Die Kommunikation via USB Kabel und Modscan32 klappt auch. Bekomm auch die Werte die ich haben möchte. Aber wenn ich das Shield + Arduino mit meiner
652 Klemme verbinde, passiert nichts! Habe natürlich geschaut, ob RX und TX nicht vertauscht sind, sowie den Extended Master Slave-Baustein meines Erachtens 
richtig parametriert. Zudem hab ich die Variante mit dem Modbuskonfigurator benutzt, wo man halt nur eine Variable erzeugt und diesen dann der seriellen Klemme
mit Adresse zuweist.

Leider bin ich völlig am Ende mit meinem Latein und hoffe nun auf Hilfe!

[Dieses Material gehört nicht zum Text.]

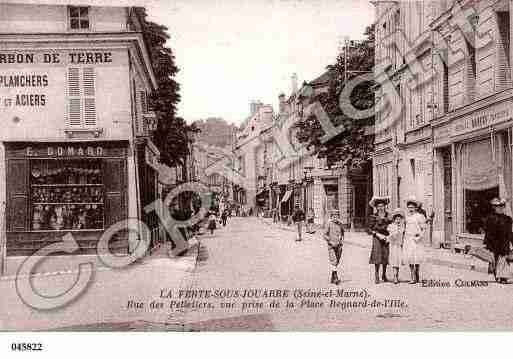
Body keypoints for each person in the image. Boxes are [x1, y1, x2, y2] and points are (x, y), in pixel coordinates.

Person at [484, 198, 513, 284]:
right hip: (494, 242)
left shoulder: (508, 219)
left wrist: (511, 241)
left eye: (502, 206)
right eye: (498, 206)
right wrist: (488, 243)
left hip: (504, 242)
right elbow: (488, 232)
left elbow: (509, 232)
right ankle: (498, 275)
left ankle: (502, 276)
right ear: (494, 207)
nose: (500, 208)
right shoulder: (490, 218)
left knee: (503, 258)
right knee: (495, 259)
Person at [367, 196, 391, 284]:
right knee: (377, 256)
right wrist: (377, 234)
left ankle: (384, 275)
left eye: (382, 206)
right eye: (379, 206)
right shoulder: (373, 216)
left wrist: (389, 236)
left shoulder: (389, 216)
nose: (381, 208)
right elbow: (368, 229)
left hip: (386, 237)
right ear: (376, 207)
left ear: (385, 206)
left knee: (385, 255)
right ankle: (376, 275)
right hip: (377, 237)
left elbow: (392, 226)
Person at [403, 197, 426, 284]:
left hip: (416, 239)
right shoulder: (406, 217)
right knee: (410, 258)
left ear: (416, 208)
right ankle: (412, 277)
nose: (410, 209)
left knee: (416, 258)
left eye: (412, 207)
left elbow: (423, 229)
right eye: (409, 207)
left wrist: (419, 237)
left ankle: (417, 274)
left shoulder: (419, 217)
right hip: (408, 239)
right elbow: (404, 227)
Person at [323, 211, 344, 285]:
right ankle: (335, 277)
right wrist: (329, 241)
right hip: (331, 245)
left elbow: (342, 233)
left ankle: (332, 277)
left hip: (339, 245)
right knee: (334, 261)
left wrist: (341, 240)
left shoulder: (340, 224)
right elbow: (324, 235)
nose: (335, 218)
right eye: (334, 216)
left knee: (337, 261)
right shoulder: (329, 224)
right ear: (331, 217)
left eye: (337, 216)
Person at [387, 208, 405, 285]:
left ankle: (397, 275)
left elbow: (403, 236)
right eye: (396, 219)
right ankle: (395, 276)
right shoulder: (391, 226)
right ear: (394, 219)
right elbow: (392, 236)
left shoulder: (402, 227)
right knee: (394, 261)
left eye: (399, 219)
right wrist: (396, 231)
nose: (398, 220)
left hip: (399, 246)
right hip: (393, 246)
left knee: (398, 261)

Hier meine Klemmenkonfig in Codesys:

MBCFG_COM_SER_OBJECT := (   ASCII_Mode      := FALSE,
                                                     COM_PORT        := 2,  
                                                     COM_BAUDRATE    := BAUD_9600,
                                                     COM_PARITY      := PARITY_NO,
                                                     COM_STOPBITS    := STOPBITS_1,
                                                     COM_BYTESIZE    := BS_8,
                                                     COM_FLOW_CONTROL:= HALFDUPLEX,
                                                     TIME_OUT        := t#100ms);


Aufruf der zu lesenden Variable:

 (   Functioncode            := 3,
        ReadStartAddress        := 40001,
        ReadQuantity            := 2,
        WriteStartAddress       := 0,
        WriteQuantity           := 0,
        ptReadData              := 0, 
        ptWriteData             := 0 )


Hier die Angabe des Modbusprogramms:

Slave ID = 2
Baudrate = 9600

Beim Durchforsten der Header-Dateien habe ich den Rest herausgefunden:

Bytegröße = 8
Parität = keine
Stoppbit = 1

halt kurz und knapp "8N1"

Mit diesen Einstellung kann ich per Modscan die Werte aus dem Arduino lesen!




Bitte kann mir jemand helfen, ich weis grad wirklich nicht mehr weiter!!

Danke für Euer Interesse im Voraus!


----------